Thanks to the use of 3D printing, Kupol says that they have been able to create helmet structures not previously possible with traditional manufacturing methods. That has allowed them to create what they call the Kollide Safety System – a three layer sandwich of safety and comfort. On the ouside of the helmet you have the shell which covers the Kinetic Bumpers (above, green). These softer outer bumpers help absorb impact before it reaches the middle 3D Kore.
The Kore is printed to be both light, and structurally sound but in a way that will collapse in a controlled manner during a crash. This Kore also allows for a unique aeration ability since the structure has tiny air holes throughout – which makes the whole thing ventilated, not just the vents.
Then, on the inside there are over 100 Oktopus pods which are flexible pods that conform to your head shape, supposedly for a comfortable fit. The three layers work together to absorb impacts while also mitigating rotational forces in a breathable, comfortable way.
Kupol says that their helmet has passed the CPSC/CE impact testing, but they point out that it can’t be certified until they have pre-production units in hand. And since the helmets are being launched through Kickstarter, it seems that it won’t be fully certified until the Kickstarter is successful and they have the ability to start production.
Since the helmets will be 3D printed, Kupol is able to offer more shell sizes since all it takes is a different file, not different molds.
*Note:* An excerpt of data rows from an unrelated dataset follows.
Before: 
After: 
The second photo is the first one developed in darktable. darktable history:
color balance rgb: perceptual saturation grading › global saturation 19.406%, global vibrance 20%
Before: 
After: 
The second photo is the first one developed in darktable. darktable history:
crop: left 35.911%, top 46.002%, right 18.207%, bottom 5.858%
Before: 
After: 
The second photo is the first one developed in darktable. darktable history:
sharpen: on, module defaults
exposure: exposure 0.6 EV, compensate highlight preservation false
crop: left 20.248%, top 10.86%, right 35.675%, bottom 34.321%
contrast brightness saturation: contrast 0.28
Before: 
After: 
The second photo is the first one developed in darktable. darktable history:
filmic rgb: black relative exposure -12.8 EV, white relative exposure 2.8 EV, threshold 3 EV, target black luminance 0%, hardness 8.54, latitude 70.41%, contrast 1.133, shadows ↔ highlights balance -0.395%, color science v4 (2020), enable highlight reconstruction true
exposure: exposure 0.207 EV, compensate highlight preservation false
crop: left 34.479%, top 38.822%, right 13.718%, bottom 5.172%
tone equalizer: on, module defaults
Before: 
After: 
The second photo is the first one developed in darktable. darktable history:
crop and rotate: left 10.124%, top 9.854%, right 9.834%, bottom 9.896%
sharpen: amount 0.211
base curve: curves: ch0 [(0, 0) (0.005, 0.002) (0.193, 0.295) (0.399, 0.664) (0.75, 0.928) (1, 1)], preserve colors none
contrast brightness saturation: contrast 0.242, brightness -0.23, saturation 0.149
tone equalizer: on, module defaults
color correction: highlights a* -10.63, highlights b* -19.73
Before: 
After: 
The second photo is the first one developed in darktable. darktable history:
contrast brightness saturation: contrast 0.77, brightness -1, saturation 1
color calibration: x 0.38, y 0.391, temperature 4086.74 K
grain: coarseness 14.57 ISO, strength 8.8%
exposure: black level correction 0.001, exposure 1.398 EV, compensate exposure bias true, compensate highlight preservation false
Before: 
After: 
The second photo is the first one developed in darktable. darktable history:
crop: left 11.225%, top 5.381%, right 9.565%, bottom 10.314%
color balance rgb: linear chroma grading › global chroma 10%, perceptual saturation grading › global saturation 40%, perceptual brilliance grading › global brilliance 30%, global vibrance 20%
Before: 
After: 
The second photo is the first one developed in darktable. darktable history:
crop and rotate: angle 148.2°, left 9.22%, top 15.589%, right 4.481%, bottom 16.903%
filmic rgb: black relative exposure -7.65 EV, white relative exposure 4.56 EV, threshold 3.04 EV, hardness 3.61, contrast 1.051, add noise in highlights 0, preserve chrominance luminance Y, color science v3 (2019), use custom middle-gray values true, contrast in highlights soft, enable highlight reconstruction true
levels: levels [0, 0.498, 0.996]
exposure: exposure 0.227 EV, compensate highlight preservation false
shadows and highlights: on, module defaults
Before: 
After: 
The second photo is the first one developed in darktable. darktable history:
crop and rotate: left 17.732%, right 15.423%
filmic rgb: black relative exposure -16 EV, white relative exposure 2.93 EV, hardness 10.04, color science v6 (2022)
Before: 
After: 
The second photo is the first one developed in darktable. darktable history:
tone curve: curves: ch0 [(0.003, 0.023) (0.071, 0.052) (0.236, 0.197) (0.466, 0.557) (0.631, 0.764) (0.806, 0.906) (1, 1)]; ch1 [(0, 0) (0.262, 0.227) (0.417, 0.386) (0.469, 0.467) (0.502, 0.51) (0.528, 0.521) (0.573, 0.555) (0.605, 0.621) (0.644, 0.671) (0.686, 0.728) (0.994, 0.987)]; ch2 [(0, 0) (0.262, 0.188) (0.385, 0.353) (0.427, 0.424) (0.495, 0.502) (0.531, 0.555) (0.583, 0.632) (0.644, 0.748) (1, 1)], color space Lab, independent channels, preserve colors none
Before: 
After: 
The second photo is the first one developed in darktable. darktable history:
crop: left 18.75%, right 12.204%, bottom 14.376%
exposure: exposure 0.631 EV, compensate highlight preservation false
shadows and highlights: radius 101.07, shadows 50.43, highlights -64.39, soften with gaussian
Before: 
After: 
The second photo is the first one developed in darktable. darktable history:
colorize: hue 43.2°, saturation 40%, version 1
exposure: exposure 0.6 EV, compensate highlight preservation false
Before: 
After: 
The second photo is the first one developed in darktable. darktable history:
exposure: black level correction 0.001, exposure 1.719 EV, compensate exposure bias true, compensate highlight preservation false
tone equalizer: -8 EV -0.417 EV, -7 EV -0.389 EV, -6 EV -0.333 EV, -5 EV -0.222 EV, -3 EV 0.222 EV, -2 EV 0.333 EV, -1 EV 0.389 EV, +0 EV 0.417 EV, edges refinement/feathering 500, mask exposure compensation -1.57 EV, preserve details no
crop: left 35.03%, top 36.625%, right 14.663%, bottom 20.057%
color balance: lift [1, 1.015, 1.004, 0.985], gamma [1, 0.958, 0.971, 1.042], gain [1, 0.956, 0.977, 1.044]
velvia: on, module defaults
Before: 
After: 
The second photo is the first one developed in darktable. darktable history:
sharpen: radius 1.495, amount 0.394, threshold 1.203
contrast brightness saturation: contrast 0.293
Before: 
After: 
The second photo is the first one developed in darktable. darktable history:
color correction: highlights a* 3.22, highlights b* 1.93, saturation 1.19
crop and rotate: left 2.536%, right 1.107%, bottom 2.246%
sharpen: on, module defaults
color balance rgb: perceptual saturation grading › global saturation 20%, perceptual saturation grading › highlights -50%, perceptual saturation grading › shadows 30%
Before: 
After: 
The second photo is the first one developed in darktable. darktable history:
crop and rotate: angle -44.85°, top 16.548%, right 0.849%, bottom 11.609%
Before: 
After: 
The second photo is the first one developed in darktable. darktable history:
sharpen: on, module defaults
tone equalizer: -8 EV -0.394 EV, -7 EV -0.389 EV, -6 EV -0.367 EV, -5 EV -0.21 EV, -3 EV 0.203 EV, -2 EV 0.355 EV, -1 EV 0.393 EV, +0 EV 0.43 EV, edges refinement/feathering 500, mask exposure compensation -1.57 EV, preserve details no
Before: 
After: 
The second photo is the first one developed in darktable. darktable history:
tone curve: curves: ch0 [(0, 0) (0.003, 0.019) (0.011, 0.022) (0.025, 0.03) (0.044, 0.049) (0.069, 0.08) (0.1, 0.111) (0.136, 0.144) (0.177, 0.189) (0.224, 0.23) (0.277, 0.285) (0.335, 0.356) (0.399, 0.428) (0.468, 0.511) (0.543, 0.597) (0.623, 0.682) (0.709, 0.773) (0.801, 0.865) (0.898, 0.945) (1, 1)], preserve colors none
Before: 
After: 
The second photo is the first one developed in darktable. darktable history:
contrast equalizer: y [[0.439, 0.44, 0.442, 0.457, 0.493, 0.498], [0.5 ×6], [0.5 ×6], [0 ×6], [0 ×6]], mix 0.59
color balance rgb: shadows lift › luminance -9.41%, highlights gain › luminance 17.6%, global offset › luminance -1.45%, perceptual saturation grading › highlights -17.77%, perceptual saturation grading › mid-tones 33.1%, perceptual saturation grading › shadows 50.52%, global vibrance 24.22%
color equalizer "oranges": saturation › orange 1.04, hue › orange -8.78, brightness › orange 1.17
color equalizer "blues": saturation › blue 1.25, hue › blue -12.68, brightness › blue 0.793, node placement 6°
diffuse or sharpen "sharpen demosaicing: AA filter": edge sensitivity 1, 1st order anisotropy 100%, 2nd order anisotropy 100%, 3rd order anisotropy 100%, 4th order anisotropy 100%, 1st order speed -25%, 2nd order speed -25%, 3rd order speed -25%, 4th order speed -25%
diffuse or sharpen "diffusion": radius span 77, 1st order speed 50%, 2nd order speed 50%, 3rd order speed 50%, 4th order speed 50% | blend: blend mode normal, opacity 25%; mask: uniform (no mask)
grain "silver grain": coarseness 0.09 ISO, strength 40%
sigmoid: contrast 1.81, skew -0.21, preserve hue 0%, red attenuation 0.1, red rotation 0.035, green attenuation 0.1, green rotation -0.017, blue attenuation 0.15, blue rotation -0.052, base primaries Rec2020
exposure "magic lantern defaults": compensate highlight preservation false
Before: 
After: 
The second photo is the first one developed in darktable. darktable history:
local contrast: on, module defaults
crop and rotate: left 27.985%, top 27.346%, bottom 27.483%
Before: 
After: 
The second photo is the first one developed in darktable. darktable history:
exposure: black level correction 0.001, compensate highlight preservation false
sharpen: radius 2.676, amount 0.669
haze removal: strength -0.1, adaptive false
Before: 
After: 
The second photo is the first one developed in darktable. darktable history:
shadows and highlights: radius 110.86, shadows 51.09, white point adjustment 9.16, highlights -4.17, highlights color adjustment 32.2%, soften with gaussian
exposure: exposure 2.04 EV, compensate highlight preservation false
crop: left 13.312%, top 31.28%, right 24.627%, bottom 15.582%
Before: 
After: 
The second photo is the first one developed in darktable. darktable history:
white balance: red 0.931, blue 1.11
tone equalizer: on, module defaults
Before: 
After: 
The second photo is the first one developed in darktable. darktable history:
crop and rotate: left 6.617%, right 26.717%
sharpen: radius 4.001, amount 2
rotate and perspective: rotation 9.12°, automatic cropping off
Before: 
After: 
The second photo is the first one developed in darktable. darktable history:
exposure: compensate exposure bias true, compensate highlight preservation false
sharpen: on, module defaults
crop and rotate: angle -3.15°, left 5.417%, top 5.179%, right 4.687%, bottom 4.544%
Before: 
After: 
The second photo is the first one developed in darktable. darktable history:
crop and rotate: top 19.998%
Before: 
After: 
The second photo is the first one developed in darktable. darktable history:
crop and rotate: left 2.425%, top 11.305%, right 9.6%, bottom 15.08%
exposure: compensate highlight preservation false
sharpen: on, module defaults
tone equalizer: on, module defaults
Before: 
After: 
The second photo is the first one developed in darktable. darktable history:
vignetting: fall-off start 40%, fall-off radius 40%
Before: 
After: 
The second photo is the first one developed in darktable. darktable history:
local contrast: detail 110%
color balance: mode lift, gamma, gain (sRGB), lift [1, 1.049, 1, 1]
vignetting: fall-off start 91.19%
In total, six sizes will be available covering a wide range of head shapes.
Currently, there is one model planned with a removable visor. Presumably, the 3D printing aspect would allow them to easily change the design for different versions in the future. At this point, no weights are provided.
Offered in multiple colors, helmets start at the early bird pledge price of $155, and then will go up to $234, with a final retail price expected to be around $310. Delivery isn’t expected until June 2019, which is a pretty long time to be without a helmet – but if you’re already riding you probably have one that will work in the mean time.